Warm-Up

3 Rounds:

40 seconds Row at RPE6
20 seconds Rest
40 seconds Bike at RPE6
Then,
3 Rounds:
10 Air Squats
10 Lunges

Strength

Back Squat

4 reps @ RPE 6
4 reps @ RPE 7
4 reps @ RPE 8

Objective: build to an RPE of 8 for 4 repetitions in the Back Squat for 1 set.
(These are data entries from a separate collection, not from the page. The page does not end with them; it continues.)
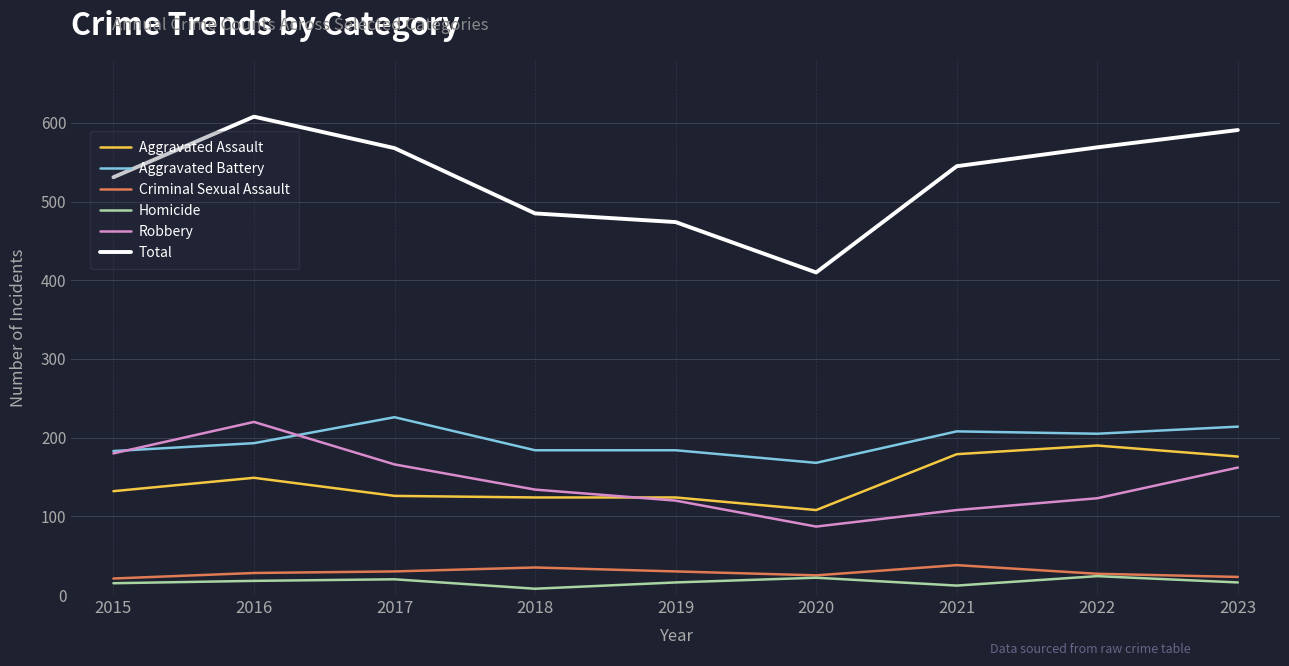

How many interior local peaks does the Total series have?

1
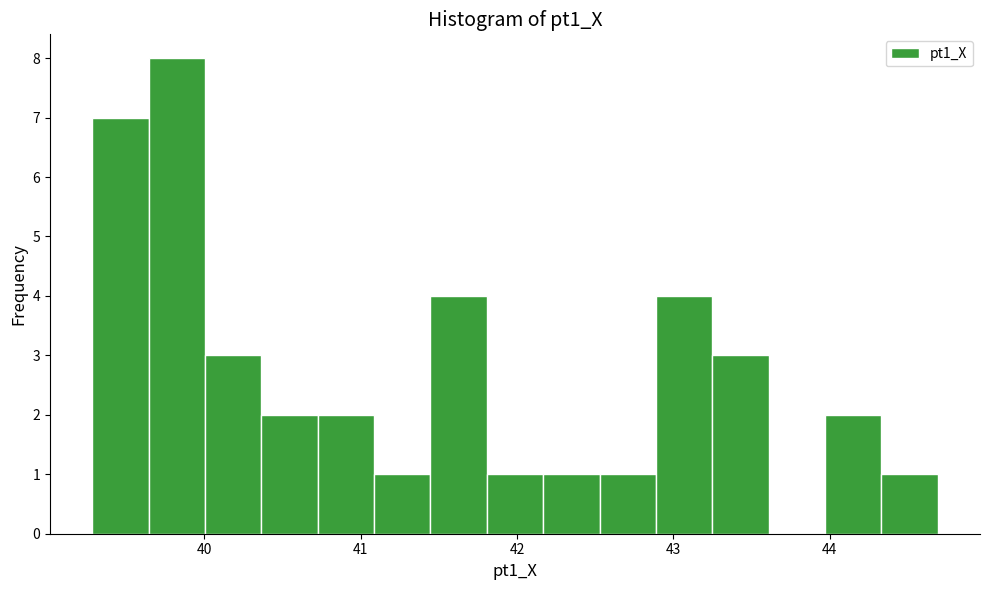

Read against the x-axis, roughly where is the centre of the tallest bar?

39.8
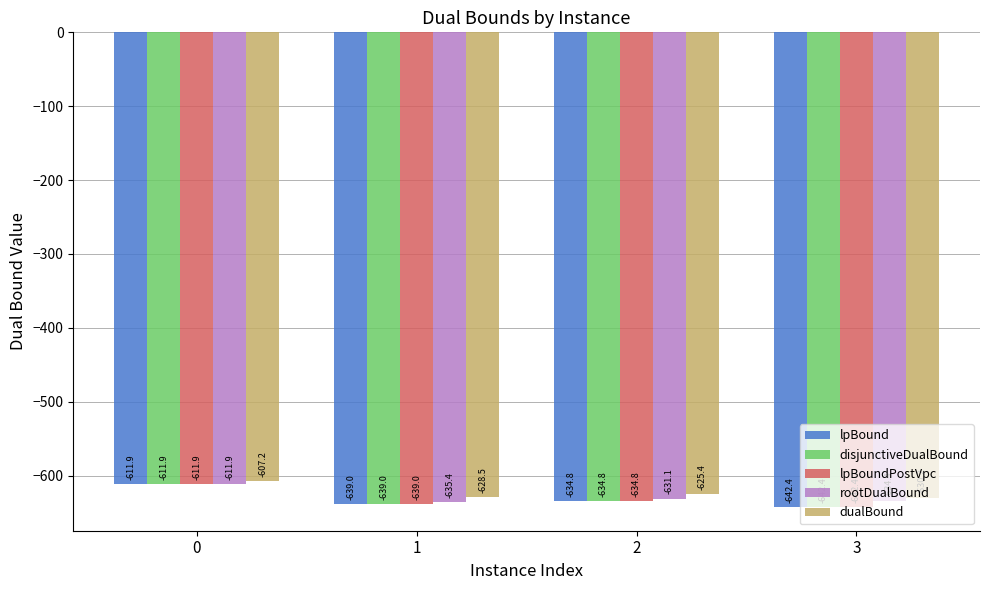

What value does the rootDualBound series have at 1?

-635.4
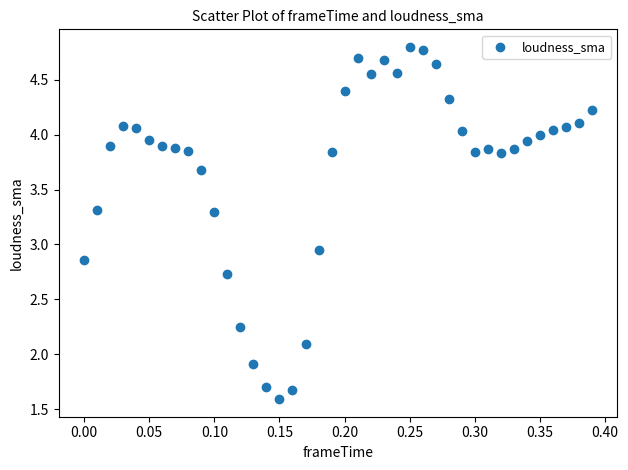

What is the range of Y values (max minus min)?

3.2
In this set, we are using the RPE chart to regulate the training intensity. The chart ranges from 1-10, with 1 being absolutely no effort, and 10 being a maximum effort.

Workout

Choose variation A for a workout with weights or B for a bodyweight workout.

Variation A

For Time:

60 Wall Balls, 20#/14#
400m Run
30 Thrusters, 95#/65#
400m Run
15 Bar Muscle Ups
400m Run

Variation B

For Time:

60 Jumping Squats
400m Run
30 Burpees
400m Run
15 Handstand Push-Ups
400m Run

Workout Tip

For Variation A, thruster load should be light and you should be able to complete all 30 repetitions in 3 sets or less. Scale load if needed. For the bar muscle-ups scale to 15 strict pull-ups and or 15 chest to bar pull-ups.